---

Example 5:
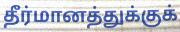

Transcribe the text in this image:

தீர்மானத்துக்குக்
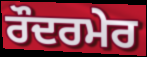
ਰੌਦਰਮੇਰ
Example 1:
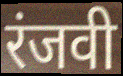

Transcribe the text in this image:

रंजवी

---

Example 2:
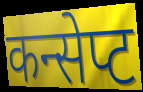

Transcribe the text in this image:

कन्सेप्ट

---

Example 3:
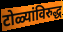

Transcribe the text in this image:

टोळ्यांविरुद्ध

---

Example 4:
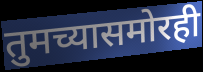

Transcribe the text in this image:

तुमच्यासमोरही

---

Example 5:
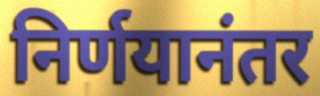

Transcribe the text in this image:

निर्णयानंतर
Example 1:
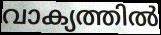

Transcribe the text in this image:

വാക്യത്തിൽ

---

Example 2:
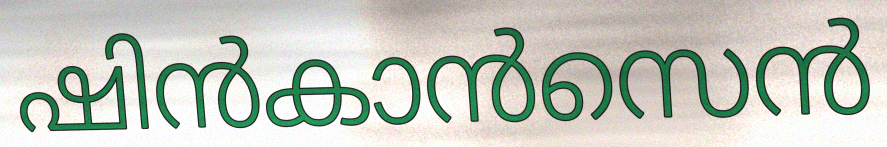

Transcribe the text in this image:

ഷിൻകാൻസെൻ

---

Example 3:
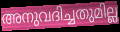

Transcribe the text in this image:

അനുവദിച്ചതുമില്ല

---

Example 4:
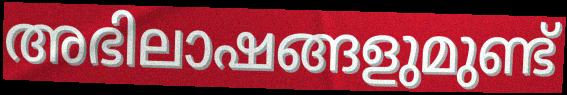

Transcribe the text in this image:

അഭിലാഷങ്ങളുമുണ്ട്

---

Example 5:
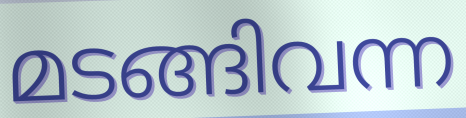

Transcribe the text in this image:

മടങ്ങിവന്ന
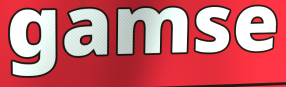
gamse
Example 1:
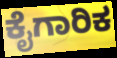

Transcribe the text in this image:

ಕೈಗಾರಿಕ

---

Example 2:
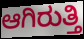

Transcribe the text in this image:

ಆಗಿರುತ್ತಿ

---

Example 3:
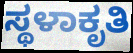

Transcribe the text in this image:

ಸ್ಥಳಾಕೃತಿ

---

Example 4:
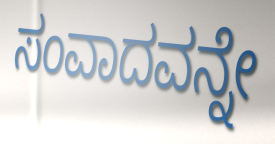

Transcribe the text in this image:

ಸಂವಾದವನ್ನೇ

—————

In your answer, repeat the material above in full, exactly, and without its pictures.

■ **Solution to this exercise**
---

Example 5:

Transcribe the text in this image:

தீர்மானத்துக்குக்
ਰੌਦਰਮੇਰ
Example 1:

Transcribe the text in this image:

रंजवी

---

Example 2:

Transcribe the text in this image:

कन्सेप्ट

---

Example 3:

Transcribe the text in this image:

टोळ्यांविरुद्ध

---

Example 4:

Transcribe the text in this image:

तुमच्यासमोरही

---

Example 5:

Transcribe the text in this image:

निर्णयानंतर
Example 1:

Transcribe the text in this image:

വാക്യത്തിൽ

---

Example 2:

Transcribe the text in this image:

ഷിൻകാൻസെൻ

---

Example 3:

Transcribe the text in this image:

അനുവദിച്ചതുമില്ല

---

Example 4:

Transcribe the text in this image:

അഭിലാഷങ്ങളുമുണ്ട്

---

Example 5:

Transcribe the text in this image:

മടങ്ങിവന്ന
gamse
Example 1:

Transcribe the text in this image:

ಕೈಗಾರಿಕ

---

Example 2:

Transcribe the text in this image:

ಆಗಿರುತ್ತಿ

---

Example 3:

Transcribe the text in this image:

ಸ್ಥಳಾಕೃತಿ

---

Example 4:

Transcribe the text in this image:

ಸಂವಾದವನ್ನೇ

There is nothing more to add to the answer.